### Task requirements
Reproduce the data in full, exactly as given, leaving images out.

### Rendered page images
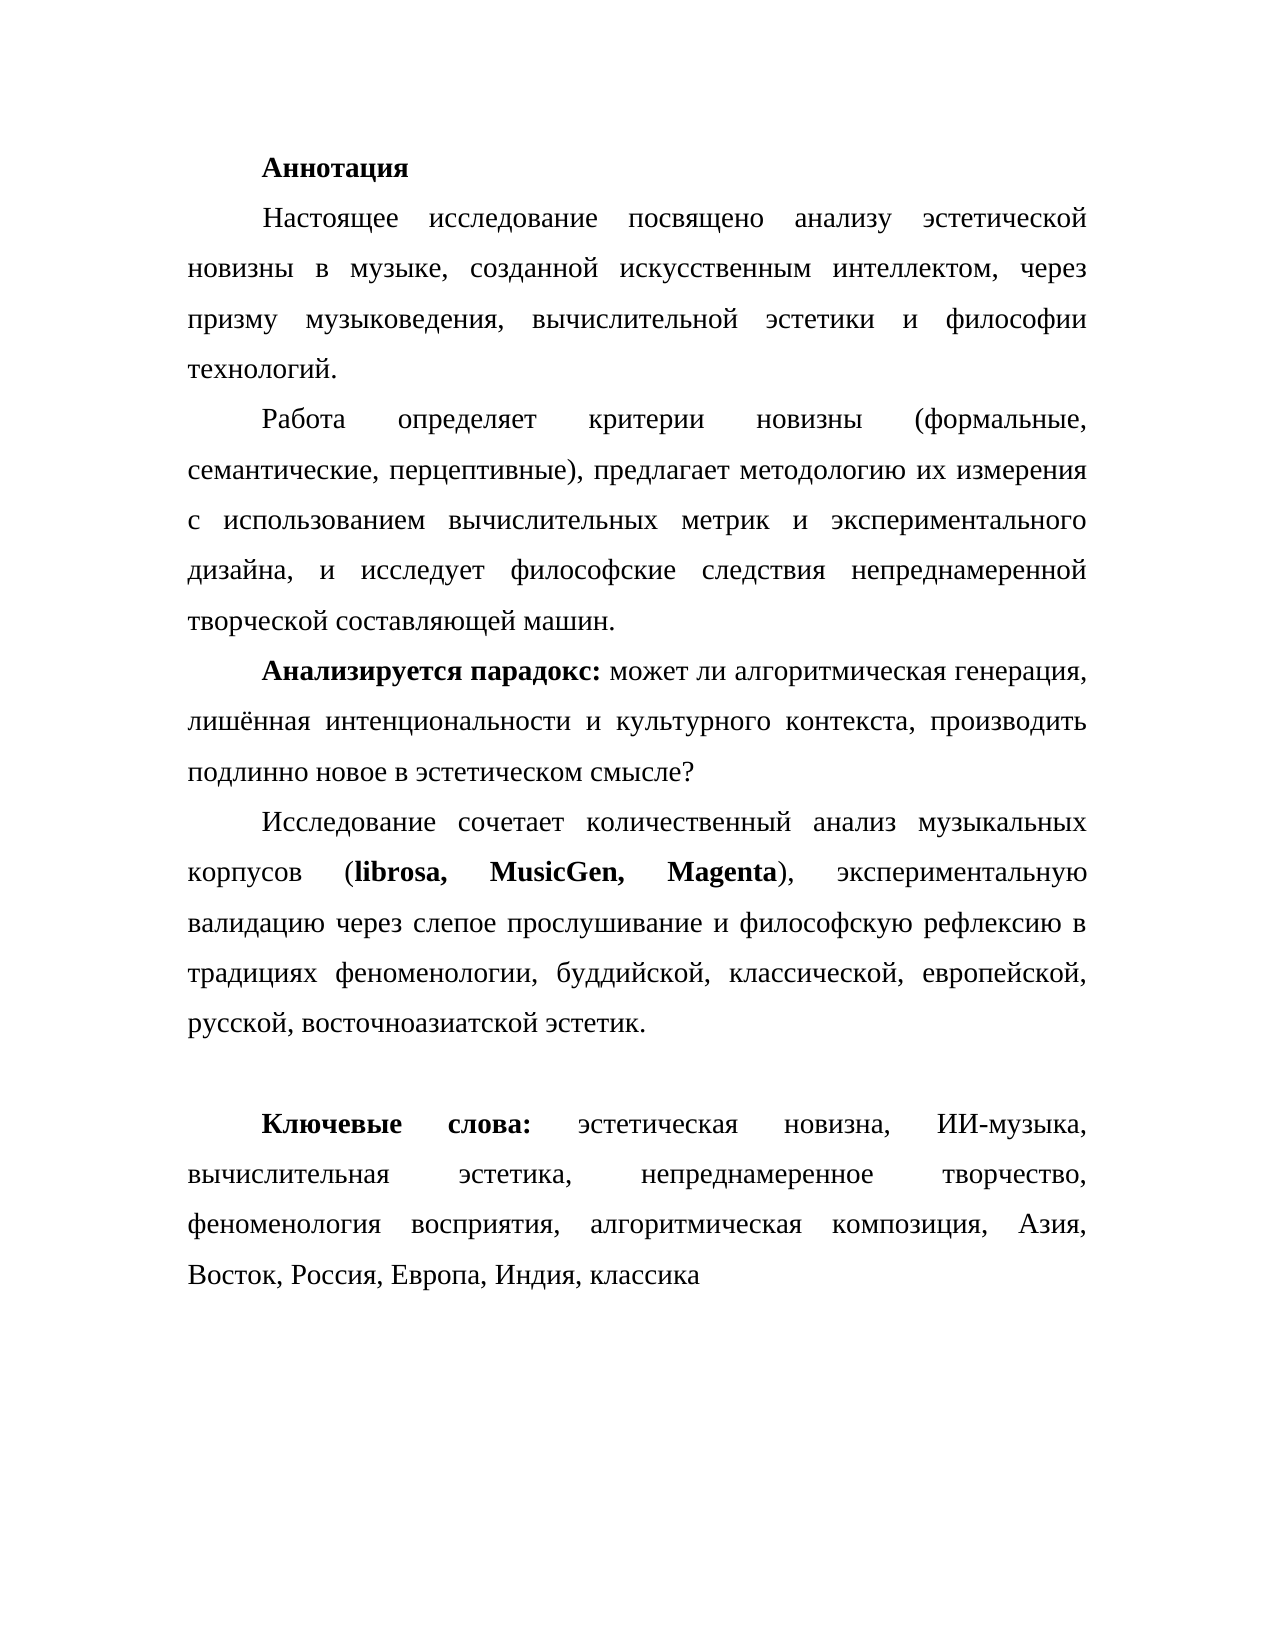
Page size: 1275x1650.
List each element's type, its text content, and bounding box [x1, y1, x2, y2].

text Аннотация [187, 150, 1087, 183]
text Ключевые слова: эстетическая новизна, ИИ-музыка, вычислительная эстетика, непреднамеренное творчество, феноменология восприятия, алгоритмическая композиция, Азия, Восток, Россия, Европа, Индия, классика [187, 1106, 1087, 1290]
text Исследование сочетает количественный анализ музыкальных корпусов (librosa, MusicGen, Magenta), экспериментальную валидацию через слепое прослушивание и философскую рефлексию в традициях феноменологии, буддийской, классической, европейской, русской, восточноазиатской эстетик. [187, 804, 1087, 1039]
text Настоящее исследование посвящено анализу эстетической новизны в музыке, созданной искусственным интеллектом, через призму музыковедения, вычислительной эстетики и философии технологий. [187, 200, 1087, 385]
text Анализируется парадокс: может ли алгоритмическая генерация, лишённая интенциональности и культурного контекста, производить подлинно новое в эстетическом смысле? [187, 653, 1087, 787]
text Работа определяет критерии новизны (формальные, семантические, перцептивные), предлагает методологию их измерения с использованием вычислительных метрик и экспериментального дизайна, и исследует философские следствия непреднамеренной творческой составляющей машин. [187, 402, 1087, 636]
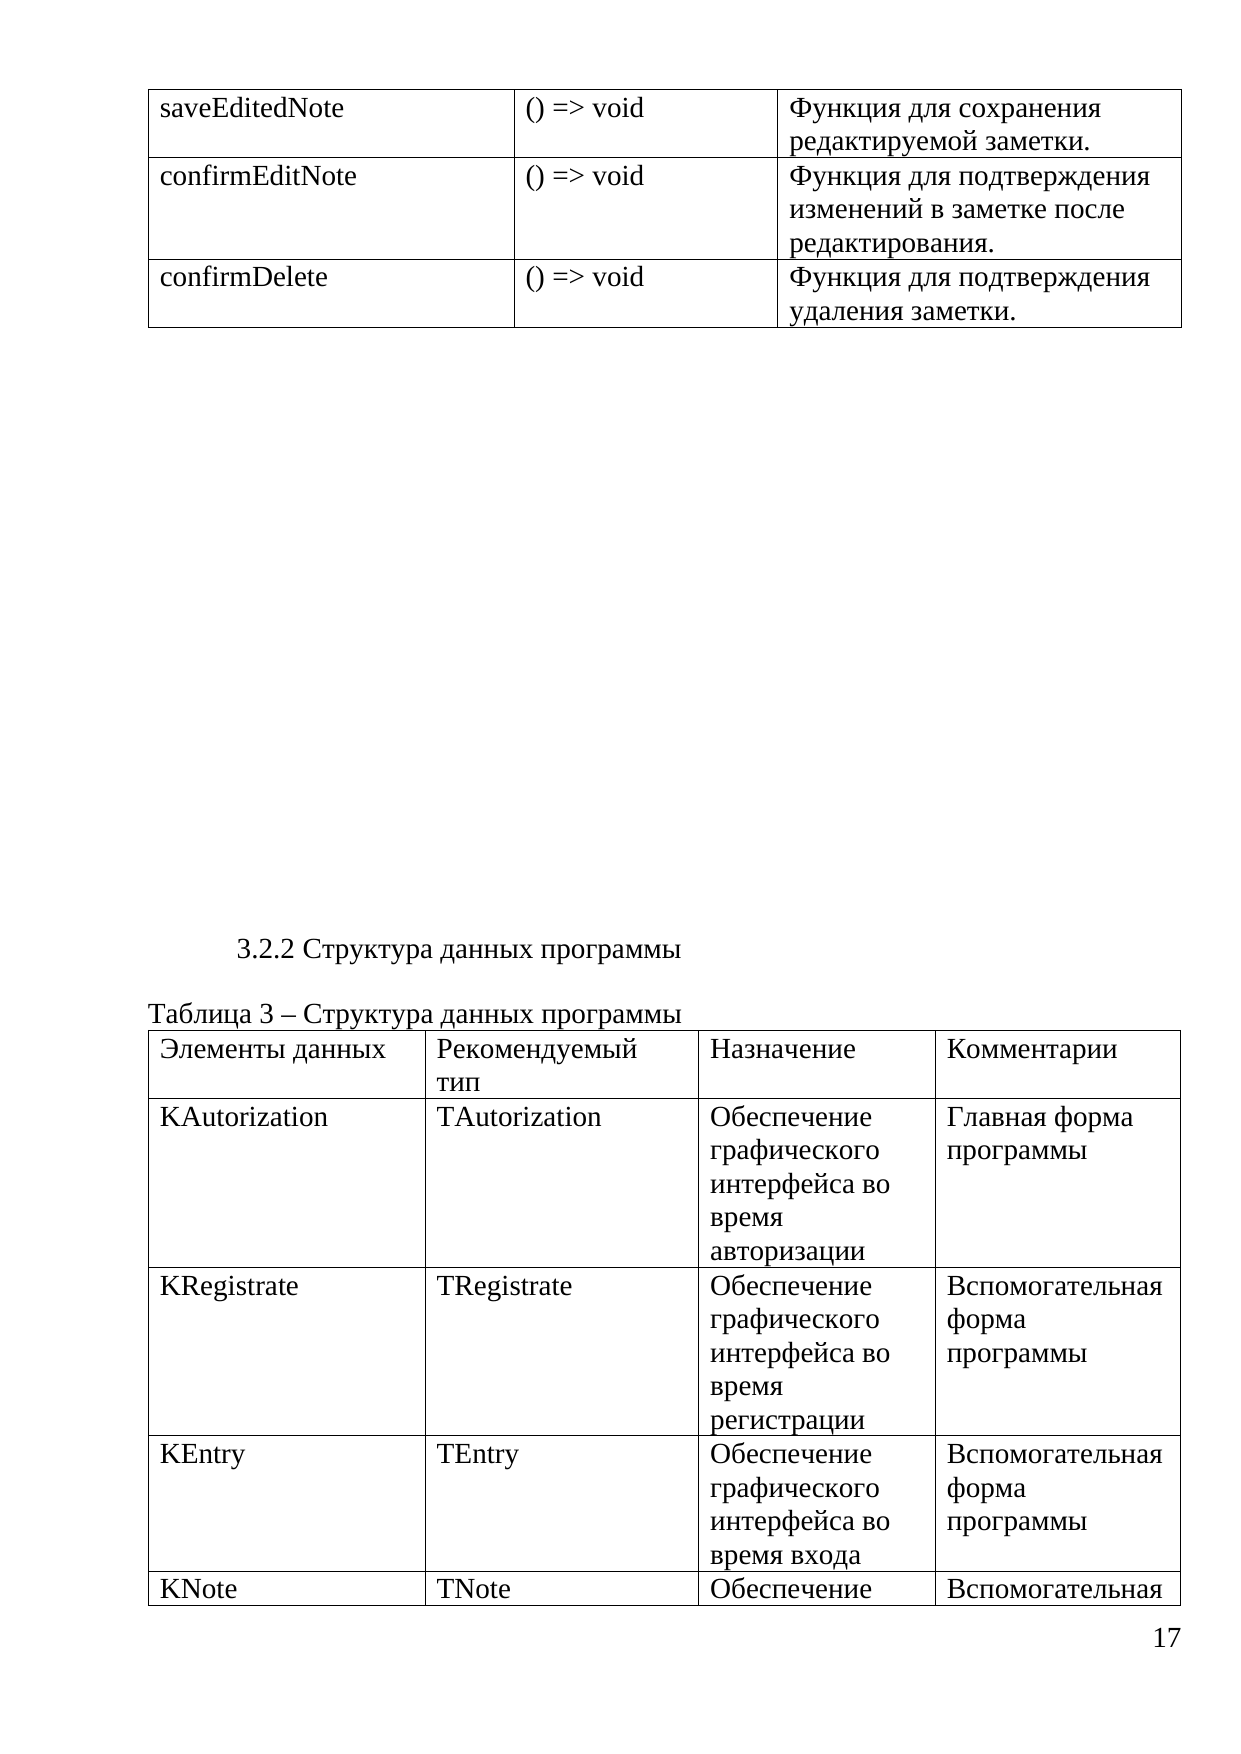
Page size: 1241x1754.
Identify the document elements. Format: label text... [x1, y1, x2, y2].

### Response to the task
Page size: 1275x1650.
List each element's type, its text content, and bounding box [x1, y1, x2, y2].

text Аннотация [187, 150, 1087, 183]
text Ключевые слова: эстетическая новизна, ИИ-музыка, вычислительная эстетика, непреднамеренное творчество, феноменология восприятия, алгоритмическая композиция, Азия, Восток, Россия, Европа, Индия, классика [187, 1106, 1087, 1290]
text Исследование сочетает количественный анализ музыкальных корпусов (librosa, MusicGen, Magenta), экспериментальную валидацию через слепое прослушивание и философскую рефлексию в традициях феноменологии, буддийской, классической, европейской, русской, восточноазиатской эстетик. [187, 804, 1087, 1039]
text Настоящее исследование посвящено анализу эстетической новизны в музыке, созданной искусственным интеллектом, через призму музыковедения, вычислительной эстетики и философии технологий. [187, 200, 1087, 385]
text Анализируется парадокс: может ли алгоритмическая генерация, лишённая интенциональности и культурного контекста, производить подлинно новое в эстетическом смысле? [187, 653, 1087, 787]
text Работа определяет критерии новизны (формальные, семантические, перцептивные), предлагает методологию их измерения с использованием вычислительных метрик и экспериментального дизайна, и исследует философские следствия непреднамеренной творческой составляющей машин. [187, 402, 1087, 636]
Page size: 1241x1754.
Identify the document elements. Format: label text... [x1, y1, x2, y2].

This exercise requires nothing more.